Levin nodded. He didn't need an army. He carried the authority of the Ministry. In his experience, even the hardest bandit captain crumbled when faced with the absolute legal power to seize their wealth.

III. The Departure of Arrogance

Rhett Levin departed Aurum two days later. His caravan was small, efficient, and ostentatiously wealthy. He rode in a reinforced carriage, surrounded by his fifty Gold-Cloaks—elite heavy infantry loyal only to the coin.

As they moved east, away from the coast and toward the distant, hazy line of The World's Teeth, Levin reviewed the files. He studied the reports of the "Raven Lord."

A slave rebellion, he noted in his journal with a sneer. A charismatic leader using fear tactics and weather magic to cow the locals. He has likely seized the local armories and is paying his followers with stolen tax money. A classic, unsustainable Ponzi scheme of violence.

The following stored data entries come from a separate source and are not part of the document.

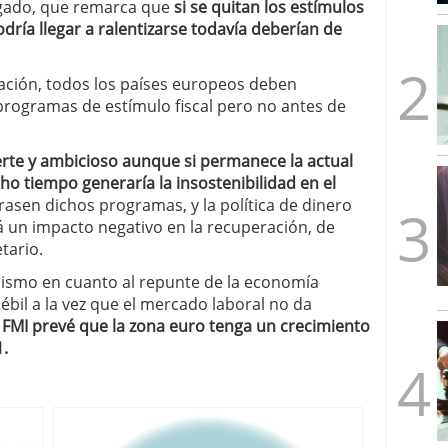
gado, que remarca que
si se quitan los estímulos
mbre de 2025
dría llegar a ralentizarse todavía deberían de
ware punto de venta?
3 de octubre de 2025
tuación, todos los países europeos deben
 programas de estímulo fiscal pero no antes de
erte y ambicioso aunque si permanece la actual
 tiempo generaría la insostenibilidad en el
irasen dichos programas, y la política de dinero
rá un impacto negativo en la recuperación, de
tario.
mismo en cuanto al repunte de la economía
ébil a la vez que el mercado laboral no da
l FMI prevé que la zona euro tenga un crecimiento
1.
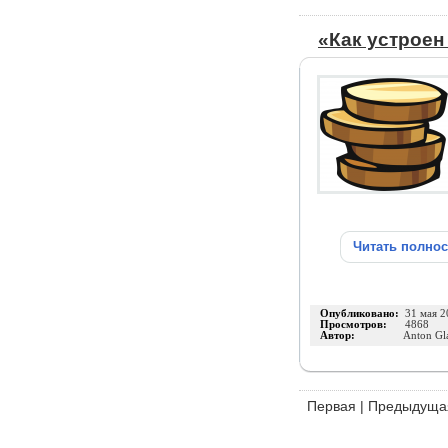
«Как устроен
Читать полно
Опубликовано:
31 мая 2
Просмотров:
4868
Автор:
Anton Gl
Первая
|
Предыдуща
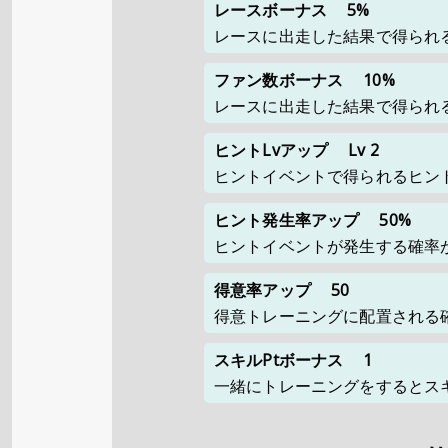
レースボーナス
5%
レースに出走した結果で得られ
ファン数ボーナス
10%
レースに出走した結果で得られ
ヒントLvアップ
Lv 2
ヒントイベントで得られるヒント
ヒント発生率アップ
50%
ヒントイベントが発生する確率
得意率アップ
50
得意トレーニングに配置される
スキルPtボーナス
1
一緒にトレーニングをするとスキ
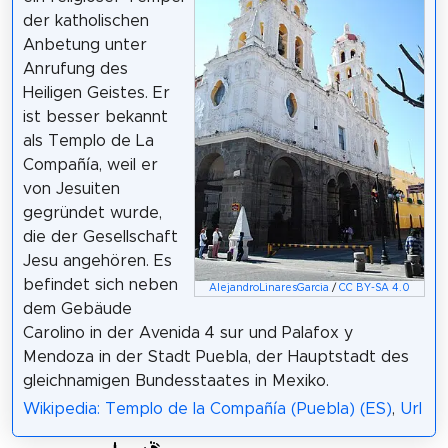
der katholischen
Anbetung unter
Anrufung des
Heiligen Geistes. Er
ist besser bekannt
als Templo de La
Compañía, weil er
von Jesuiten
gegründet wurde,
die der Gesellschaft
Jesu angehören. Es
befindet sich neben
AlejandroLinaresGarcia
/
CC BY-SA 4.0
dem Gebäude
Carolino in der Avenida 4 sur und Palafox y
Mendoza in der Stadt Puebla, der Hauptstadt des
gleichnamigen Bundesstaates in Mexiko.
Wikipedia: Templo de la Compañía (Puebla) (ES)
,
Url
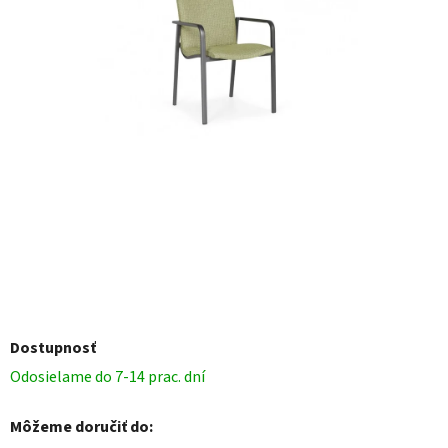
Dostupnosť
Odosielame do 7-14 prac. dní
Môžeme doručiť do:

Levin believed he understood exactly what he was walking into. He was going to audit a failed business venture run by a criminal amateur. He would arrive, declare the man's life forfeit, seize the "Black Keep" as Union property, and sell the rebels back into slavery to cover the cost of the trip.

He looked out the window. The further East they rode, the more the air seemed to change. The sky ahead wasn't just overcast; it was bruised. A heavy, unnatural line of clouds hung over the horizon, unmoving against the wind.

Levin adjusted his gloves. "Atmospheric manipulation," he muttered. "Expensive. Wasteful. I'll add the cost of the weather to his fine before I hang him."

The Grand Auditor rode toward the Obsidian Ordo, armed with a ledger and the absolute, fatal confidence that there was no power in the world greater than the authority of Coin. He had no idea he was marching into a domain where coin held no value, and judgment had already been passed.